Bandons donc l’arc, plaçons (le nerf de l’arc) dans la main (qui sert de griffe) et fermons la détente en disposant les choses de telle manière qu’alors la corde soit tendue et la pomme pressée sur la plate-forme ; cette corde doit passer à travers le corps et la main, dans l’intérieur de l’Hercule. Enfin un petit tube, de ceux dont on se sert pour siffler, doit partir du diaphragme et s’élever au-dessus du piédestal en passant dans l’intérieur ou autour de l’arbre. Remplissons d’eau le vase AΔ. Soit ΛM l’arbre, NΞ l’arc, ou le nerf, OΠ le nerf, PΣ le trait, P la main qui sert de griffe, γ la détente [2], ΦΠ la corde, X la poulie sur laquelle elle passe et ΨΩ le tuyau à sifflet.

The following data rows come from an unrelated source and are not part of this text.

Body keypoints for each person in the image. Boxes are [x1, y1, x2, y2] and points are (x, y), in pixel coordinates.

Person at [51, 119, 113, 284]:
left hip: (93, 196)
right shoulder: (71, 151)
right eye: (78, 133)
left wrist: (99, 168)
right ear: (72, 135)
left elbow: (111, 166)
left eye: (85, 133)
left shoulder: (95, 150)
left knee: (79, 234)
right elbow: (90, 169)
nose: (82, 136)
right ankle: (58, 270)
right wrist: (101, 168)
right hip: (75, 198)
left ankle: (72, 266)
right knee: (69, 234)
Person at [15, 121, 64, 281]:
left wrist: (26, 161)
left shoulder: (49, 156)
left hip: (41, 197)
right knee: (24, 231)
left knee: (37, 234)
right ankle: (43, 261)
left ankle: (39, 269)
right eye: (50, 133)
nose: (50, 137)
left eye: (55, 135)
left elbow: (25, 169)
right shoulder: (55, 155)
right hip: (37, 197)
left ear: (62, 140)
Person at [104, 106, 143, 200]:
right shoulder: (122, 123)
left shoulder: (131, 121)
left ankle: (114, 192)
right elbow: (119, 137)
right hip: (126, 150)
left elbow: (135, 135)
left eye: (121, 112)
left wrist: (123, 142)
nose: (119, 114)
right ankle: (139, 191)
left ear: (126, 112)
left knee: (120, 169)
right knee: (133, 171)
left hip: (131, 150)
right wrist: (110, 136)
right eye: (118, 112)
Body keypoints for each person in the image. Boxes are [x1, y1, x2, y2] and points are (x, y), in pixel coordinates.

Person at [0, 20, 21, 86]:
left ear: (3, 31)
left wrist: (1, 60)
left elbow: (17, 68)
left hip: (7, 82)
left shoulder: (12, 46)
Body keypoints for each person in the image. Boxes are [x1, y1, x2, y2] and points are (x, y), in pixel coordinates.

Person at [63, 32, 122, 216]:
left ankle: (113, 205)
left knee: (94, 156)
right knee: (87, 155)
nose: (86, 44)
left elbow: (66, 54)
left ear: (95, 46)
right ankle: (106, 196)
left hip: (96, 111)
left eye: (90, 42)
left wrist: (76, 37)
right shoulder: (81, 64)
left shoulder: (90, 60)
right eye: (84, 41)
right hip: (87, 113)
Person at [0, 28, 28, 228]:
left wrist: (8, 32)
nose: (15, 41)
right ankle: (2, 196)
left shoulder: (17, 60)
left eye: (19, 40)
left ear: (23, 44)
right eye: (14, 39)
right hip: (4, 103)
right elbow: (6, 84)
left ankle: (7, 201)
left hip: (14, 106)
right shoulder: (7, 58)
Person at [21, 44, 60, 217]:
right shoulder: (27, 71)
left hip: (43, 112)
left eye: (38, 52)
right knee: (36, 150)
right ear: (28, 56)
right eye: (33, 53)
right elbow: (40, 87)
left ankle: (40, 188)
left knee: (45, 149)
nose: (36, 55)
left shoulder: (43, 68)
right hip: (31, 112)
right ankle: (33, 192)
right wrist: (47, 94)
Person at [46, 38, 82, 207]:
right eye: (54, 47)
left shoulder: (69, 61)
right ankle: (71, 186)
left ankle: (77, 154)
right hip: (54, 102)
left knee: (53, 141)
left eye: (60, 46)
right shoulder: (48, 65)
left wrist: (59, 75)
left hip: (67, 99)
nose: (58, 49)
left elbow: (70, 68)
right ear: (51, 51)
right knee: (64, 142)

Maintenant, si on soulève la pomme K, on élèvera en même temps le cône Θ, on tendra la corde XΨ et on lâchera la griffe, ce qui fera partir le trait. L’eau du compartiment AΓ arrivant dans le compartiment BT chassera par le tuyau l’air contenu dans le compartiment et produira un sifflement. La pomme étant replacée, le cône (Θ) revient s’ajuster sur l’autre et arrête l’écoulement, ce qui fait cesser le sifflement ; on dispose alors de nouveau la flèche et ses accessoires.

Quant le compartiment BΓ est plein, on le vide à l’aide d’un goulot muni d’une clef et on remplit de nouveau AΔ comme nous l’avons indiqué.

(Extrait des Pneumatiques de Héron, trad. de M. de Rochas.)


[1Cette main intérieure sert de griffe pour accrocher la corde et bander l’arc. Pour cela, elle est mobile vers le poignet autour d’un axe vertical ; un petit taquet ou détente, placé entre la main fixe et la main mobile sert à provoquer le grippement qui cesse lorsqu’on déplace la détente à l’aide de la petite chaîne,

[2La traduction n’est point ici tout à fait conforme au texte afin de ne point multiplier les lettres de renvoi sur la figure.